§ **Problem requirements**
Would you repeat the data below exactly, taking out the images?
··· Dataset section ···
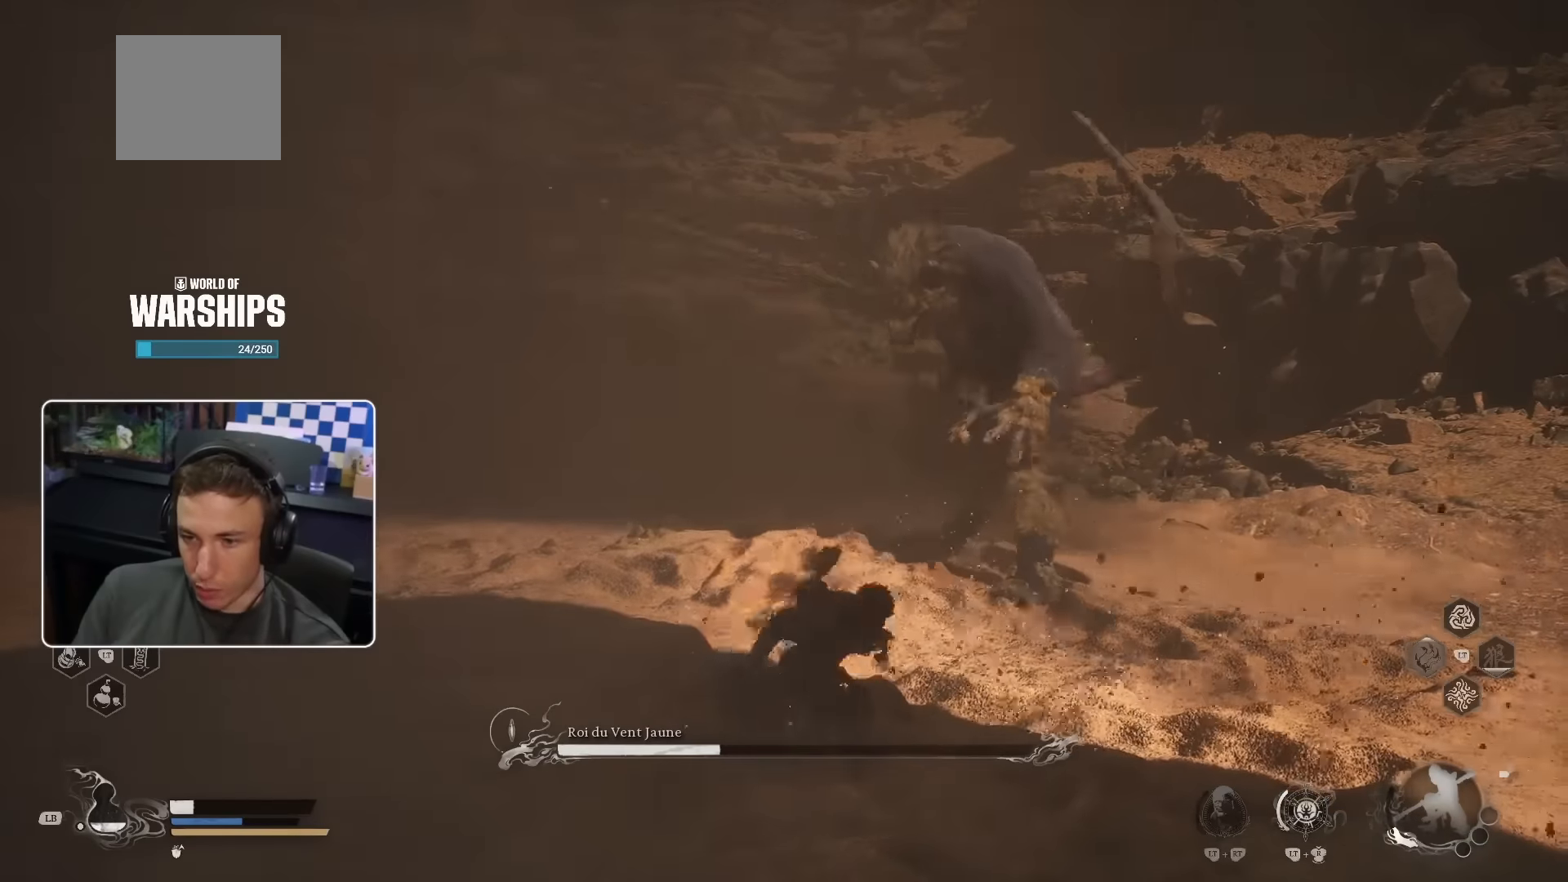
{"buttons": [], "left_stick": "down-right", "right_stick": "center", "events": []}
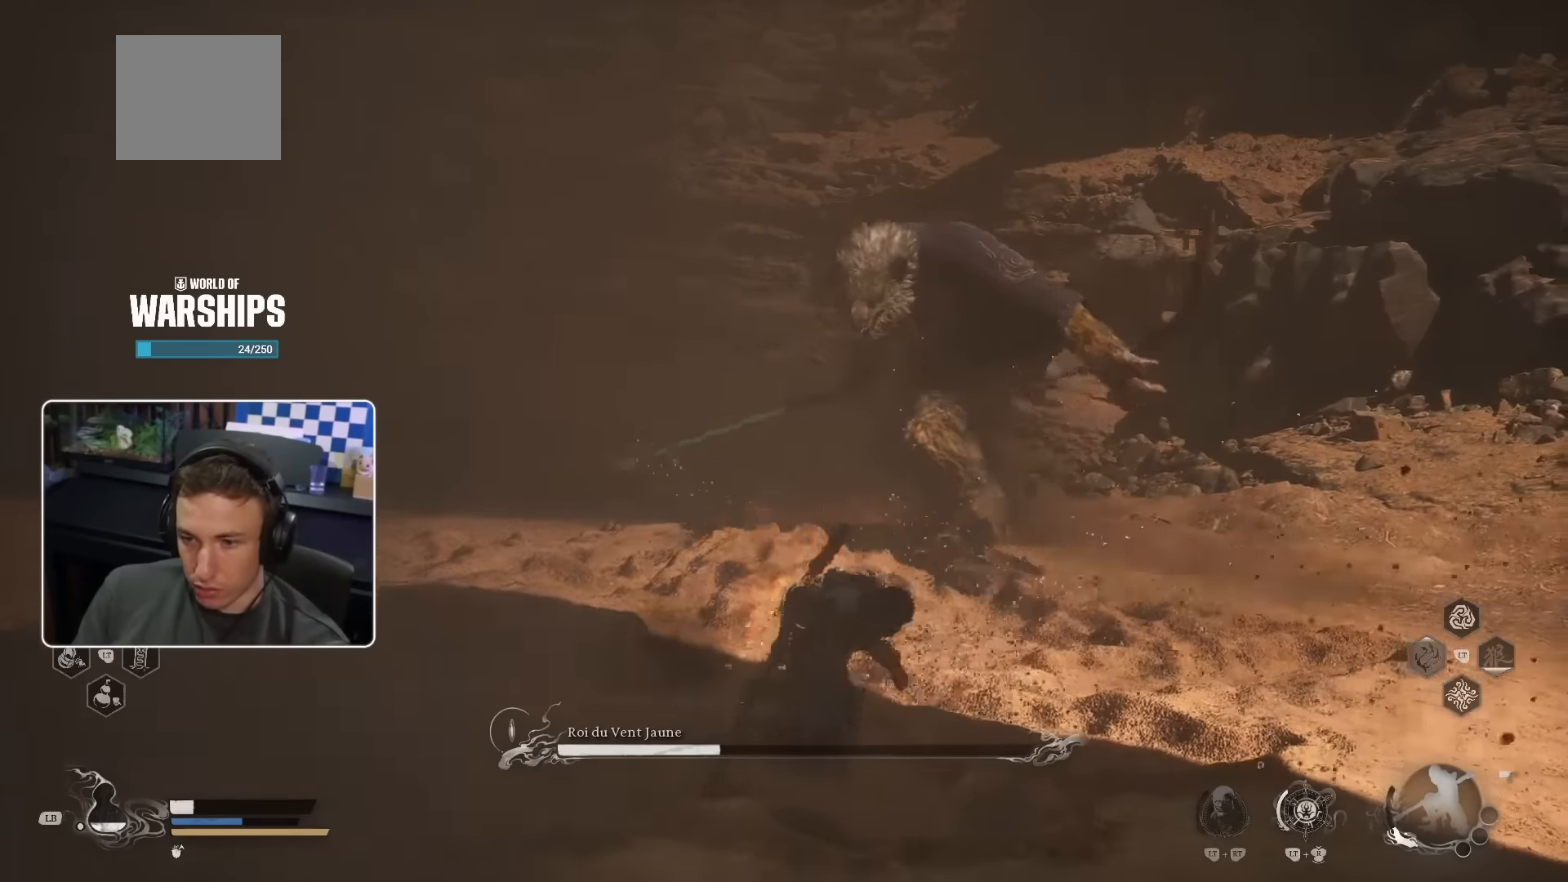
{"buttons": [], "left_stick": "down-right", "right_stick": "center", "events": []}
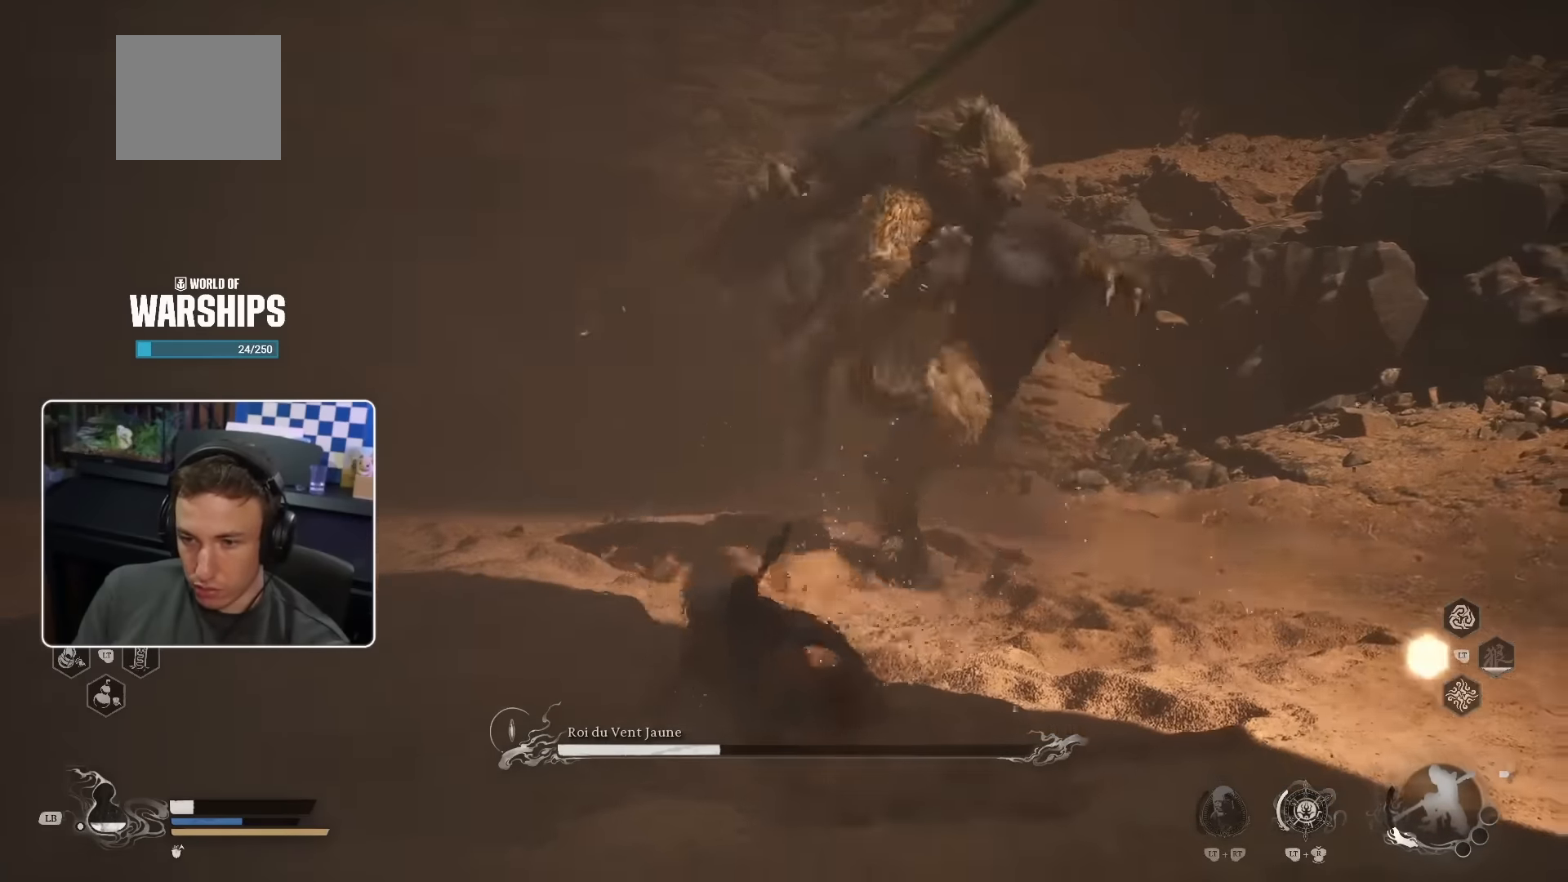
{"buttons": ["SQUARE"], "left_stick": "up-left", "right_stick": "center", "events": [[266, "left_stick", "down-left"], [300, "SQUARE", "down"], [383, "SQUARE", "up"], [400, "left_stick", "up-left"], [500, "SQUARE", "down"]]}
···
§ **Answer area**
{"buttons": [], "left_stick": "down-right", "right_stick": "center", "events": []}
{"buttons": [], "left_stick": "down-right", "right_stick": "center", "events": []}
{"buttons": ["SQUARE"], "left_stick": "up-left", "right_stick": "center", "events": [[266, "left_stick", "down-left"], [300, "SQUARE", "down"], [383, "SQUARE", "up"], [400, "left_stick", "up-left"], [500, "SQUARE", "down"]]}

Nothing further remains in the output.